__УСЛОВИЕ ЗАДАНИЯ__
Ответьте на вопросы по отрывку ниже.
1. Какое слово в отрывке названо словом, которое не произносят?
2. Что, согласно отрывку, произошло с теми, кто заслуживал «ответки»?
3. Что делает работница УТЗСН ради рассказчика?
══ ОТРЫВОК ТЕКСТА
Они не заживут даже тогда, когда я вернусь. И только за них я не прощу тех, кто заставил меня это пережить. Но слово «месть» я не произношу. Я не вижу в этом ни целесообразности, ни потенциала, ни преимуществ. Месть? Да ну, это не ко мне, это без меня. Это случится и так. В конце концов, те, кто заслуживал «ответки», уже ее получили. С ними произошло худшее, что могло — утрата себя. Мне нечего делать в этой истории.

То, что я буду жить, я поняла далеко не сразу. Но черт возьми, тяжело не жить, когда соседка в твоем новом доме выходит поддержать тебя в разбирательствах с обнаглевшими коммунальщиками. Когда замученная работница УТЗСН (прости Господи!) в твоем новом городе встает ради тебя из-за стола и несет твои документы какому-то специалисту, потому что ей тебя жаль, и ей хочется помочь. Когда все дети в твоем новом дворе знают тебя по имени и рады тебя видеть.
════
══ ДАННЫЕ
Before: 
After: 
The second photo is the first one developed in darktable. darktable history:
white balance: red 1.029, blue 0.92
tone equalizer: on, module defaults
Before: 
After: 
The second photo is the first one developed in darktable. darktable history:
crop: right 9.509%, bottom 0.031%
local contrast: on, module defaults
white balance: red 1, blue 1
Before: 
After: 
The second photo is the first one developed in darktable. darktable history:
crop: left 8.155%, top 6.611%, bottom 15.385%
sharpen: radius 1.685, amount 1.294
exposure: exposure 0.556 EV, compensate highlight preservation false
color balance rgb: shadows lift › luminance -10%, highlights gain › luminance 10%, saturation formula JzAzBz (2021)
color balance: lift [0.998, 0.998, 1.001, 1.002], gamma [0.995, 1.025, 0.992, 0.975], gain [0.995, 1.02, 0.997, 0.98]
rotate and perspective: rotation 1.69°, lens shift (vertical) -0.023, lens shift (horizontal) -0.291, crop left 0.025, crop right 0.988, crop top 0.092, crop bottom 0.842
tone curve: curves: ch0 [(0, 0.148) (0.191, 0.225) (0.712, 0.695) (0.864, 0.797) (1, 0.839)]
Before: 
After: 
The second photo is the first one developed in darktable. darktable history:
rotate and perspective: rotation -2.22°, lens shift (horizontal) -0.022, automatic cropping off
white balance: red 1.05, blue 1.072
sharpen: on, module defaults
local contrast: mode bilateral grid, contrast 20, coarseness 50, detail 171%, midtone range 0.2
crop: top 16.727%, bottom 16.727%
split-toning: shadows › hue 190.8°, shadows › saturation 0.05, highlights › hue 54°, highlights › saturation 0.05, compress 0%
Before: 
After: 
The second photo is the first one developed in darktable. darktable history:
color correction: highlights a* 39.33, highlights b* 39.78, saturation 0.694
════
__ОЖИДАЕМЫЙ ОТВЕТ__
1. Слово «месть».
2. С ними произошло худшее, что могло, — утрата себя.
3. Она встает из-за стола и несет документы какому-то специалисту.